Arweave has genuine, demonstrated utility:

  • Solana stores block data on Arweave (via the Metaplex/Shadow Drive integration)
  • NFT metadata is stored on Arweave by major platforms (Bundlr/Irys, AR.io)
  • Mirror.xyz (Web3 blogging platform) stores all posts on Arweave permanently

Caveats:

  • The endowment model assumes perpetual AR token demand. If Arweave loses relevance, the endowment funds are worth whatever the bear-market AR price dictates.
  • Arweave stores data permanently but cannot delete data — CSAM or legally problematic content uploaded to Arweave creates unresolvable censorship/legal risk for gateway operators. Gateways filter content; the underlying Arweave nodes typically serve everything.
  • SPoRA and the blockweave design have not been formally peer-reviewed in academic venues to the same standard as Filecoin’s PoRep/PoSt.

Legacy

Arweave pioneered the one-time-payment permanent storage model and the permaweb concept. Bundlr (now Irys) built a scalable batching layer that made submitting millions of small transactions to Arweave practical. The protocol has found genuine product-market fit as a complement to IPFS (IPFS for content addressing; Arweave for persistence).


Related Terms


Research

  • Williams, S., Jones, W., et al. (2019).
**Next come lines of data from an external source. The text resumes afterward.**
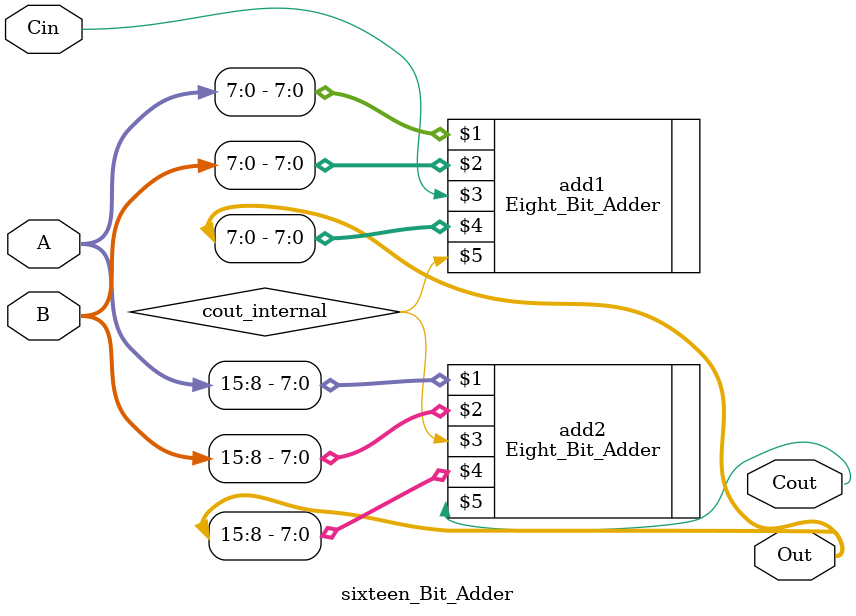
<source format=v>
`timescale 1ns / 1ps


module sixteen_Bit_Adder(
    input [15:0] A,
    input [15:0] B,
    input Cin,
    output [15:0] Out,
    output Cout
    );
    wire cout_internal;
    Eight_Bit_Adder add1(A[7:0],B[7:0],Cin,Out[7:0],cout_internal);
    Eight_Bit_Adder add2(A[15:8],B[15:8],cout_internal,Out[15:8],Cout);

endmodule

</source>
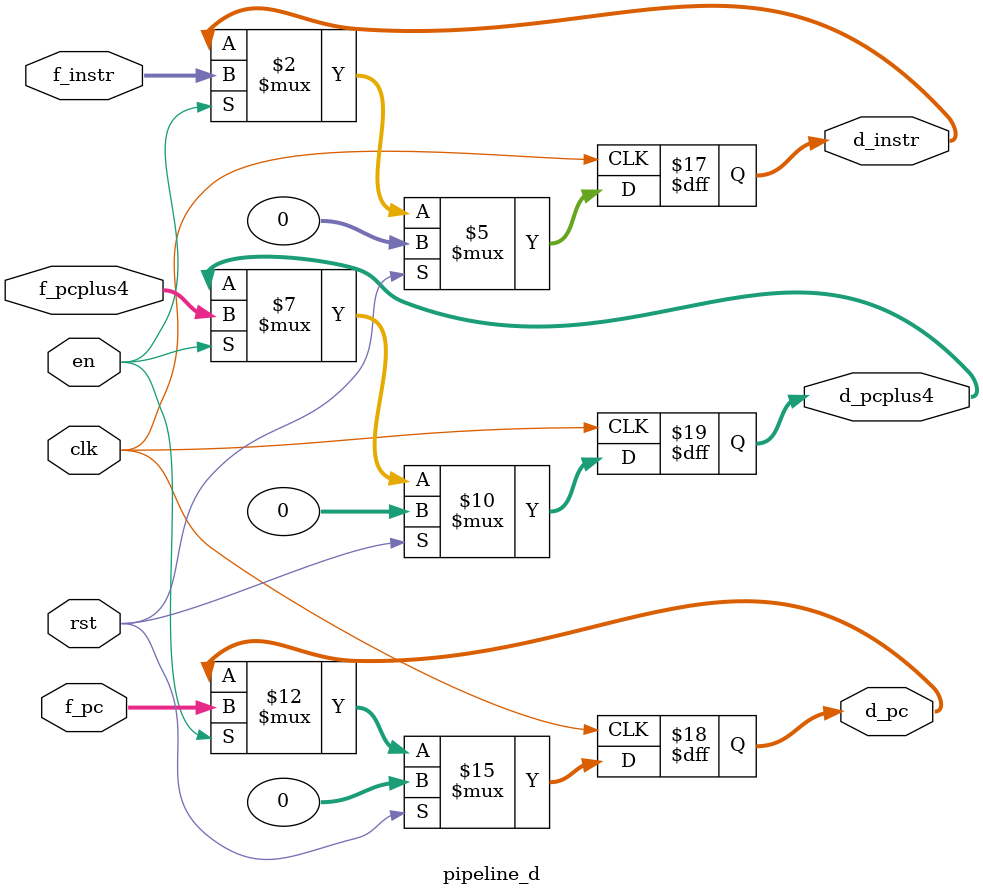
<source format=sv>
module pipeline_d #(
    parameter DATA_WIDTH = 32,
    parameter ADDRESS_WIDTH = 32
)(
    input logic clk, en, rst,       //Clock, Enable and Reset/Clear Signal
    input logic [DATA_WIDTH-1:0] f_instr,   //fetch stage instruction
    input logic [ADDRESS_WIDTH-1:0] f_pc,   //new program counter
    input logic [ADDRESS_WIDTH-1:0] f_pcplus4,
    output logic [DATA_WIDTH-1:0] d_instr,   
    output logic [ADDRESS_WIDTH-1:0] d_pc,   
    output logic [ADDRESS_WIDTH-1:0] d_pcplus4
);

always_ff @ (posedge clk) begin
    if (rst) begin
        {d_instr, d_pc,d_pcplus4} <= '0;
    end
    else if (en) begin
        d_instr <= f_instr;
        d_pc <= f_pc;
        d_pcplus4 <= f_pcplus4;
    end
end
endmodule

</source>
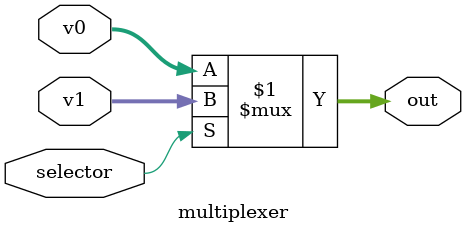
<source format=v>
module multiplexer (
	input [15:0] v0, v1,
	input selector,
	output [15:0] out
);

assign out = selector ? v1 : v0;

endmodule
</source>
The Arweave Yellow Paper. Arweave Foundation.

— Primary paper. Section 3 defines Proof of Access; Section 7 details the storage endowment economics.

  • Benet, J. (2014). IPFS — Content Addressed, Versioned, P2P File System. Protocol Labs.

— Complementary storage protocol; Arweave and IPFS are frequently used together (IPFS CID + Arweave permanence).

  • Nakamoto, S. (2008). Bitcoin: A Peer-to-Peer Electronic Cash System.

— Arweave’s blockweave is a structural modification of Nakamoto’s blockchain; the SPoRA consensus inherits PoW’s sybil resistance while adding storage obligation.